Question

If the Ksp of PbI₂ is 7.1 X 10^-9, will precipitation occur when 10 mL of 1.0 X 10^-4 M Pb(NO₃)₂ is mixed with 10 mL of 1.0X10^-3 M KI?

Will precipitation occur when 10mL of 1.0X 10^-2 M Pb(NO₃)₂ added to 10mL of 2.0 X 10^-2 M KI?

*Please show step-by-step, as I am really lost. Thank you in advance.

Answer 1

(1)

Pb(NO₃)₂ molarity in the mixture = molarity of Pb(NO₃)₂/ total volume

                                                      = 1.0 x 10^-4 / (10 +10)

                                                      = 5 x 10^-6 M

[ Pb+2 ] molarity = 5 x 10^-6 M

KI molarity in the mixture = 1.0 x 10^-3 / (10 + 10)

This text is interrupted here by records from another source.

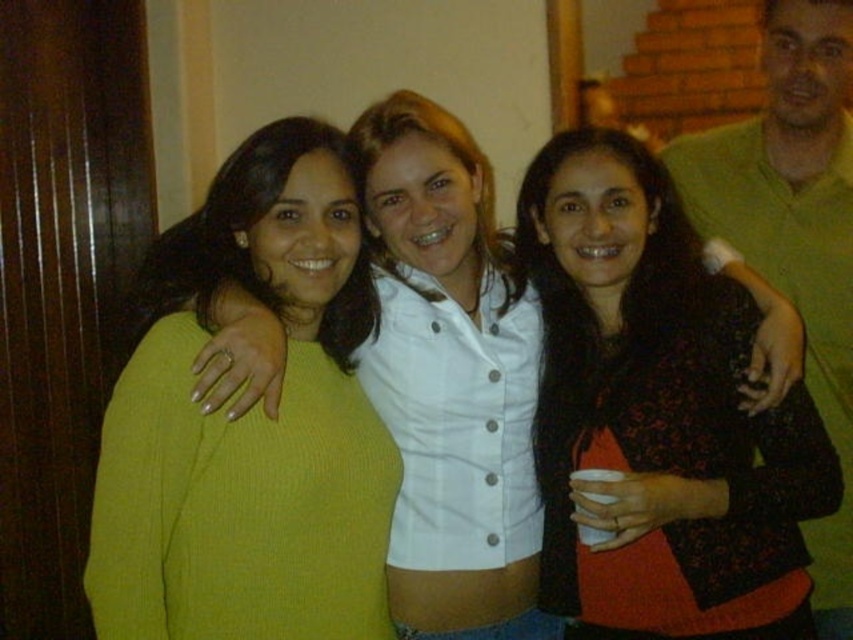
Does point (254, 282) lie in front of point (773, 179)?

Yes, it is.

Does green ribbed sweater at left have a greater height compared to green matte shirt at upper right?

Incorrect, green ribbed sweater at left's height is not larger of green matte shirt at upper right's.

Describe the element at coordinates (248, 424) in the screenshot. I see `green ribbed sweater at left` at that location.

You are a GUI agent. You are given a task and a screenshot of the screen. Output one action in this format:
    pyautogui.click(x=<x>, y=<y>)
    Task: Click on the green ribbed sweater at left
    
    Given the screenshot: What is the action you would take?
    pyautogui.click(x=248, y=424)

Who is more forward, (358,582) or (590,152)?

Point (358,582)

Can you confirm if green ribbed sweater at left is shorter than black textured sweater at center?

Yes, green ribbed sweater at left is shorter than black textured sweater at center.

Which is in front, point (312, 468) or point (659, 582)?

Point (312, 468) is more forward.

Identify the location of green ribbed sweater at left. This screenshot has height=640, width=853. coord(248,424).

Consider the image. Is black textured sweater at center thinner than green matte shirt at upper right?

No.

Between black textured sweater at center and green matte shirt at upper right, which one is positioned lower?

black textured sweater at center is lower down.

At what (x,y) coordinates should I click in order to perform the action: click on black textured sweater at center. Please return your answer as a coordinate pair (x, y). Image resolution: width=853 pixels, height=640 pixels. Looking at the image, I should click on (659, 413).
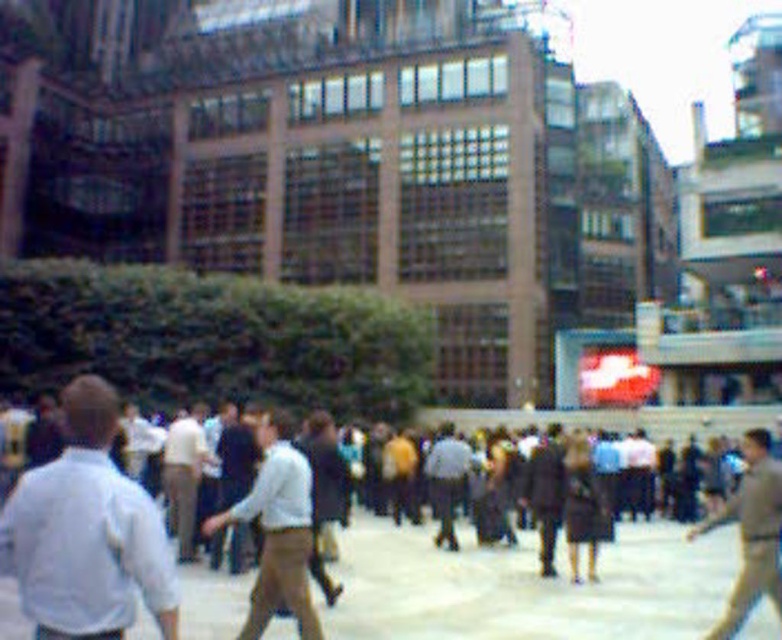
In the scene shown: You are standing in the bustling urban scene and want to take a photo of both the modern building with large windows and the curved glass and steel building. You notice two points marked on your map as potential vantage points. The first point is at coordinate point (300, 580), and the second is at point (768, 528). Which point is closer to you, the observer?

Point (768, 528) is closer to you because point (300, 580) is behind it.

In the scene shown: You are a photographer trying to capture a shot of the light brown leather jacket at center without the brown fabric crowd at center blocking it. Is the crowd wider than the jacket?

The brown fabric crowd at center is wider than the light brown leather jacket at center, so the crowd is wider and may block the jacket.

You are a photographer standing in the crowd and want to take a photo of the light brown leather jacket at center and the light beige pants at center. Which one should you focus on first to ensure both are in sharp focus?

You should focus on the light brown leather jacket at center first because it is closer to you than the light beige pants at center, so adjusting focus from near to far will help both be in sharp focus.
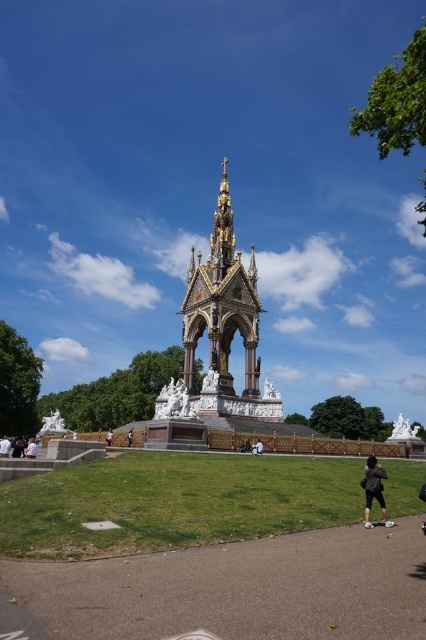
Consider the image. You are standing on the paved walkway in front of the Albert Memorial. You see a white marble statues at center and a white fabric person at center. Which object is closer to you?

The white marble statues at center is closer to the viewer than the white fabric person at center.

In the scene shown: You are standing on the paved walkway in front of the monument and see the white marble statues at center and the white fabric person at center. Which object is located to the left of the other?

The white marble statues at center is positioned on the left side of white fabric person at center.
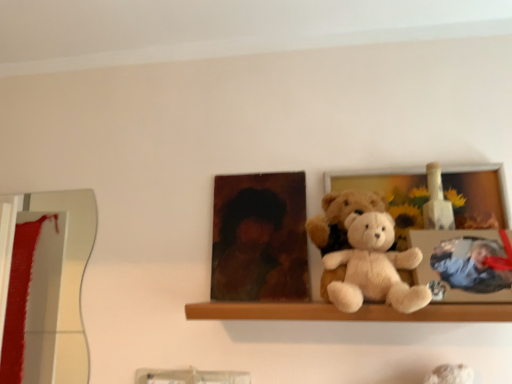
Question: Is wooden shelf at center taller than white plush teddy bear at center, which ranks as the 1th teddy bear in front-to-back order?

Choices:
 (A) no
 (B) yes

Answer: (A)

Question: Is wooden shelf at center facing away from white plush teddy bear at center, which ranks as the 1th teddy bear in front-to-back order?

Choices:
 (A) no
 (B) yes

Answer: (A)

Question: Considering the relative sizes of wooden shelf at center and white plush teddy bear at center, arranged as the second teddy bear when viewed from the back, in the image provided, is wooden shelf at center shorter than white plush teddy bear at center, arranged as the second teddy bear when viewed from the back,?

Choices:
 (A) yes
 (B) no

Answer: (A)

Question: From the image's perspective, is wooden shelf at center under white plush teddy bear at center, which ranks as the 1th teddy bear in front-to-back order?

Choices:
 (A) yes
 (B) no

Answer: (A)

Question: Is white plush teddy bear at center, arranged as the second teddy bear when viewed from the back, surrounded by wooden shelf at center?

Choices:
 (A) yes
 (B) no

Answer: (B)

Question: Considering the positions of fluffy beige teddy bear at center, marked as the 2th teddy bear in a front-to-back arrangement, and matte brown portrait at center in the image, is fluffy beige teddy bear at center, marked as the 2th teddy bear in a front-to-back arrangement, wider or thinner than matte brown portrait at center?

Choices:
 (A) thin
 (B) wide

Answer: (B)

Question: From the image's perspective, relative to matte brown portrait at center, is fluffy beige teddy bear at center, arranged as the first teddy bear when viewed from the back, above or below?

Choices:
 (A) below
 (B) above

Answer: (A)

Question: Based on their sizes in the image, would you say fluffy beige teddy bear at center, marked as the 2th teddy bear in a front-to-back arrangement, is bigger or smaller than matte brown portrait at center?

Choices:
 (A) small
 (B) big

Answer: (B)

Question: Is point (371, 205) positioned closer to the camera than point (287, 291)?

Choices:
 (A) farther
 (B) closer

Answer: (B)

Question: Visually, is white plush teddy bear at center, which ranks as the 1th teddy bear in front-to-back order, positioned to the left or to the right of wooden shelf at center?

Choices:
 (A) left
 (B) right

Answer: (B)

Question: From the image's perspective, is white plush teddy bear at center, which ranks as the 1th teddy bear in front-to-back order, positioned above or below wooden shelf at center?

Choices:
 (A) below
 (B) above

Answer: (B)

Question: Looking at the image, does white plush teddy bear at center, which ranks as the 1th teddy bear in front-to-back order, seem bigger or smaller compared to wooden shelf at center?

Choices:
 (A) big
 (B) small

Answer: (B)

Question: Considering their positions, is white plush teddy bear at center, arranged as the second teddy bear when viewed from the back, located in front of or behind wooden shelf at center?

Choices:
 (A) behind
 (B) front

Answer: (B)

Question: In terms of size, does matte brown portrait at center appear bigger or smaller than wooden photo frame at center?

Choices:
 (A) big
 (B) small

Answer: (B)

Question: Is point (217, 246) closer or farther from the camera than point (402, 240)?

Choices:
 (A) farther
 (B) closer

Answer: (A)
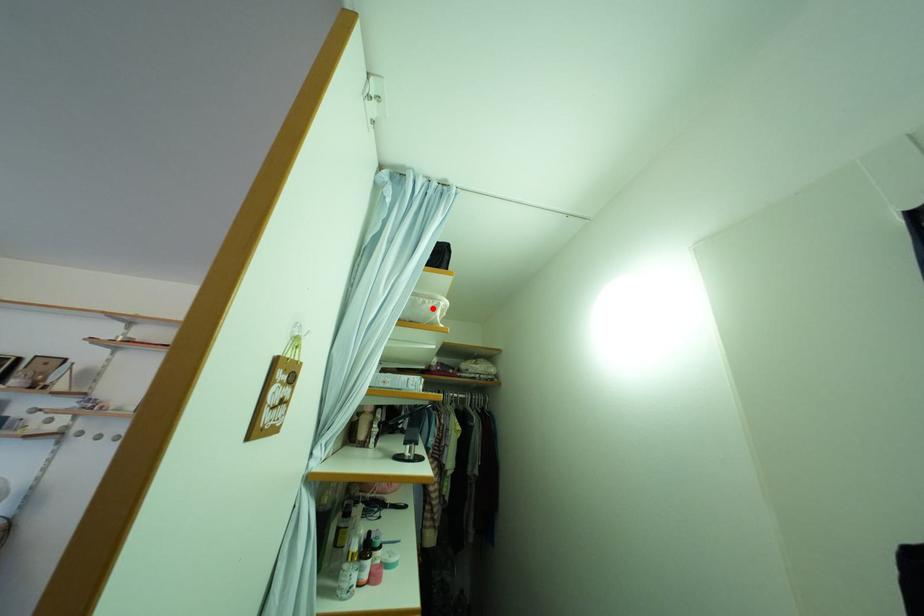
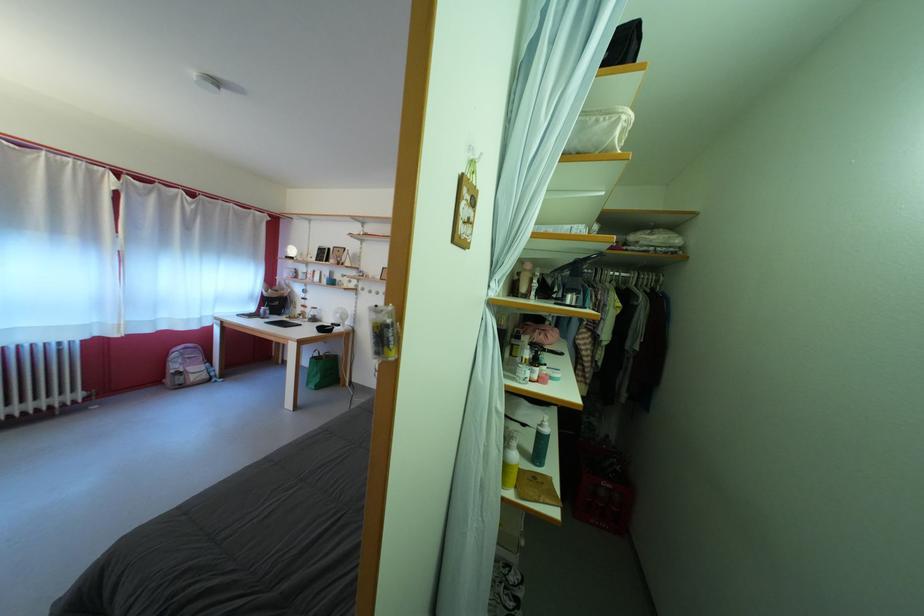
Locate, in the second image, the point that corresponds to the highlighted location in the first image.

(605, 128)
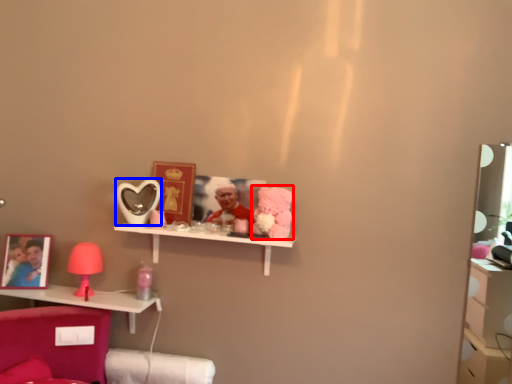
Question: Which object appears closest to the camera in this image, toy (highlighted by a red box) or mirror (highlighted by a blue box)?

Choices:
 (A) toy
 (B) mirror

Answer: (A)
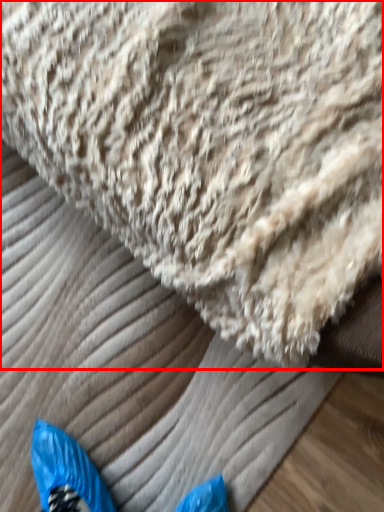
Question: Considering the relative positions of towel (annotated by the red box) and sheet in the image provided, where is towel (annotated by the red box) located with respect to the staircase?

Choices:
 (A) right
 (B) left

Answer: (A)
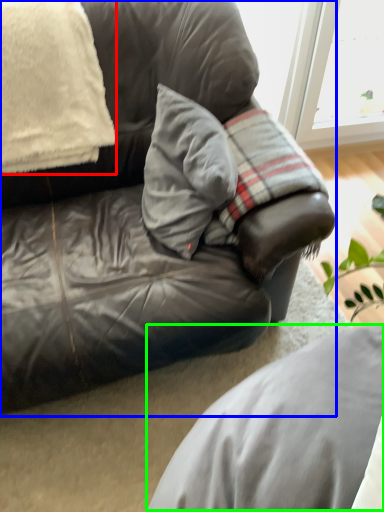
Question: Which is nearer to the pillow (highlighted by a red box)? studio couch (highlighted by a blue box) or gray (highlighted by a green box).

Choices:
 (A) studio couch
 (B) gray

Answer: (A)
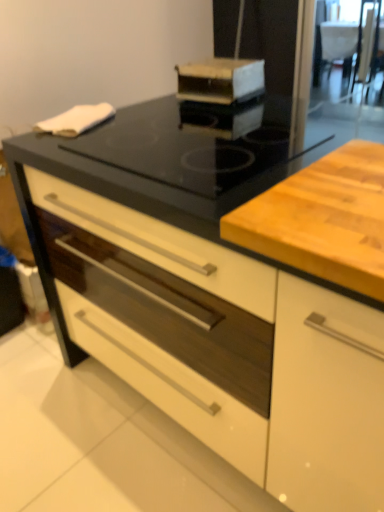
At what (x,y) coordinates should I click in order to perform the action: click on wooden cutting board at center. Please return your answer as a coordinate pair (x, y). The width and height of the screenshot is (384, 512). Looking at the image, I should click on (322, 219).

What is the approximate width of wooden box at upper center?

26.70 centimeters.

You are a GUI agent. You are given a task and a screenshot of the screen. Output one action in this format:
    pyautogui.click(x=<x>, y=<y>)
    Task: Click on the wooden cutting board at center
    
    Given the screenshot: What is the action you would take?
    pyautogui.click(x=322, y=219)

Consider the image. Is black glass gas stove at center facing towards transparent glass screen door at upper right?

No, black glass gas stove at center is not facing towards transparent glass screen door at upper right.

From a real-world perspective, is black glass gas stove at center above or below transparent glass screen door at upper right?

From a real-world perspective, black glass gas stove at center is physically above transparent glass screen door at upper right.

Considering the sizes of objects black glass gas stove at center and transparent glass screen door at upper right in the image provided, who is wider, black glass gas stove at center or transparent glass screen door at upper right?

With larger width is transparent glass screen door at upper right.

Can you tell me how much black glass gas stove at center and transparent glass screen door at upper right differ in facing direction?

The facing directions of black glass gas stove at center and transparent glass screen door at upper right are 90.4 degrees apart.

Does wooden cutting board at center contain wooden box at upper center?

Definitely not — wooden box at upper center is not inside wooden cutting board at center.

From the image's perspective, is wooden cutting board at center on top of wooden box at upper center?

No, from the image's perspective, wooden cutting board at center is not on top of wooden box at upper center.

Can you confirm if wooden cutting board at center is smaller than wooden box at upper center?

Actually, wooden cutting board at center might be larger than wooden box at upper center.

Are wooden cutting board at center and wooden box at upper center beside each other?

No.

Which object is further away from the camera taking this photo, black glass gas stove at center or wooden box at upper center?

wooden box at upper center is further away from the camera.

Is wooden box at upper center completely or partially inside black glass gas stove at center?

Definitely not — wooden box at upper center is not inside black glass gas stove at center.

Is black glass gas stove at center next to wooden box at upper center?

black glass gas stove at center is not next to wooden box at upper center, and they're not touching.

From the image's perspective, relative to wooden cutting board at center, is black glass gas stove at center above or below?

Clearly, from the image's perspective, black glass gas stove at center is above wooden cutting board at center.

Based on the photo, considering the sizes of black glass gas stove at center and wooden cutting board at center in the image, is black glass gas stove at center bigger or smaller than wooden cutting board at center?

Clearly, black glass gas stove at center is larger in size than wooden cutting board at center.

Can you tell me how much black glass gas stove at center and wooden cutting board at center differ in facing direction?

The angular difference between black glass gas stove at center and wooden cutting board at center is 180 degrees.

In the image, there is a black glass gas stove at center. At what (x,y) coordinates should I click in order to perform the action: click on counter below it (from the image's perspective). Please return your answer as a coordinate pair (x, y). This screenshot has height=512, width=384. Looking at the image, I should click on (322, 219).

What's the angular difference between wooden cutting board at center and black glass gas stove at center's facing directions?

The angle between the facing direction of wooden cutting board at center and the facing direction of black glass gas stove at center is 180 degrees.

Measure the distance from wooden cutting board at center to black glass gas stove at center.

The distance of wooden cutting board at center from black glass gas stove at center is 12.60 inches.

From a real-world perspective, is wooden cutting board at center positioned above or below black glass gas stove at center?

wooden cutting board at center is above black glass gas stove at center.

Based on their sizes in the image, would you say wooden cutting board at center is bigger or smaller than black glass gas stove at center?

Clearly, wooden cutting board at center is smaller in size than black glass gas stove at center.

Which of these two, wooden box at upper center or wooden cutting board at center, is smaller?

With smaller size is wooden box at upper center.

From the image's perspective, which is below, wooden box at upper center or wooden cutting board at center?

wooden cutting board at center, from the image's perspective.

Are wooden box at upper center and wooden cutting board at center making contact?

No, wooden box at upper center is not with wooden cutting board at center.

Is wooden box at upper center positioned with its back to wooden cutting board at center?

wooden box at upper center does not have its back to wooden cutting board at center.

Image resolution: width=384 pixels, height=512 pixels. Identify the location of gas stove lying below the transparent glass screen door at upper right (from the image's perspective). (196, 143).

Is transparent glass screen door at upper right aimed at black glass gas stove at center?

No, transparent glass screen door at upper right is not aimed at black glass gas stove at center.

Looking at this image, are transparent glass screen door at upper right and black glass gas stove at center beside each other?

They are not placed beside each other.

This screenshot has height=512, width=384. I want to click on screen door below the black glass gas stove at center (from a real-world perspective), so click(x=302, y=73).

Where is `kitchen appliance above the wooden cutting board at center (from a real-world perspective)`? Image resolution: width=384 pixels, height=512 pixels. kitchen appliance above the wooden cutting board at center (from a real-world perspective) is located at coordinates (221, 80).

When comparing their distances from wooden box at upper center, does black glass gas stove at center or transparent glass screen door at upper right seem closer?

Based on the image, black glass gas stove at center appears to be nearer to wooden box at upper center.

Based on their spatial positions, is transparent glass screen door at upper right or wooden box at upper center further from black glass gas stove at center?

transparent glass screen door at upper right.

Estimate the real-world distances between objects in this image. Which object is further from black glass gas stove at center, wooden box at upper center or transparent glass screen door at upper right?

Based on the image, transparent glass screen door at upper right appears to be further to black glass gas stove at center.

Based on their spatial positions, is transparent glass screen door at upper right or wooden box at upper center further from wooden cutting board at center?

The object further to wooden cutting board at center is transparent glass screen door at upper right.

From the image, which object appears to be farther from wooden box at upper center, wooden cutting board at center or transparent glass screen door at upper right?

Based on the image, wooden cutting board at center appears to be further to wooden box at upper center.

Estimate the real-world distances between objects in this image. Which object is further from wooden box at upper center, transparent glass screen door at upper right or black glass gas stove at center?

Among the two, transparent glass screen door at upper right is located further to wooden box at upper center.

When comparing their distances from transparent glass screen door at upper right, does wooden box at upper center or black glass gas stove at center seem further?

black glass gas stove at center is further to transparent glass screen door at upper right.

Considering their positions, is wooden box at upper center positioned further to black glass gas stove at center than wooden cutting board at center?

Among the two, wooden cutting board at center is located further to black glass gas stove at center.

This screenshot has height=512, width=384. Find the location of `kitchen appliance between black glass gas stove at center and transparent glass screen door at upper right along the z-axis`. kitchen appliance between black glass gas stove at center and transparent glass screen door at upper right along the z-axis is located at coordinates [x=221, y=80].

Identify the location of kitchen appliance positioned between wooden cutting board at center and transparent glass screen door at upper right from near to far. (221, 80).

Where is `gas stove located between wooden cutting board at center and transparent glass screen door at upper right in the depth direction`? The image size is (384, 512). gas stove located between wooden cutting board at center and transparent glass screen door at upper right in the depth direction is located at coordinates (196, 143).

Locate an element on the screen. Image resolution: width=384 pixels, height=512 pixels. gas stove between wooden cutting board at center and wooden box at upper center in the front-back direction is located at coordinates [196, 143].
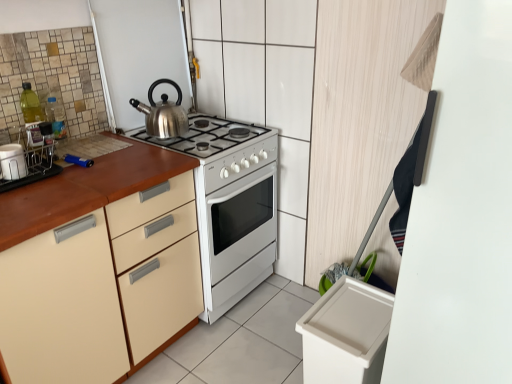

                                          = 5 x 10^-5 M

[I-] molarity = 5 x 10^-5 M

Q = ionic product = [Pb+2][I-]^2

                            = 5 x 10^-6 x (5 x 10^-5)^2

                             = 1.25 x 10^-14

Ksp of PbI₂ = 7.1 x 10^-9

here Ksp > Q (ionic product). so precipitate will not form.

(2)

Pb(NO₃)₂ molarity in the mixture = molarity of Pb(NO₃)₂/ total volume

                                                      = 1.0 x 10^-2 / (10 +10)

                                                      = 5 x 10^-4 M

[ Pb+2 ] molarity = 5 x 10^-4 M

KI molarity in the mixture = 2.0 x 10^-2 / (10 + 10)

                                          = 1 x 10^-3 M

[I-] molarity = 1 x 10^-3 M

Q = ionic product = [Pb+2][I-]^2

                            = 5 x 10^-4 x (1 x 10^-3)^2

                             = 5 x 10^-10

Ksp of PbI₂ = 7.1 x 10^-9

here Ksp > Q (ionic product). so precipitate will not form.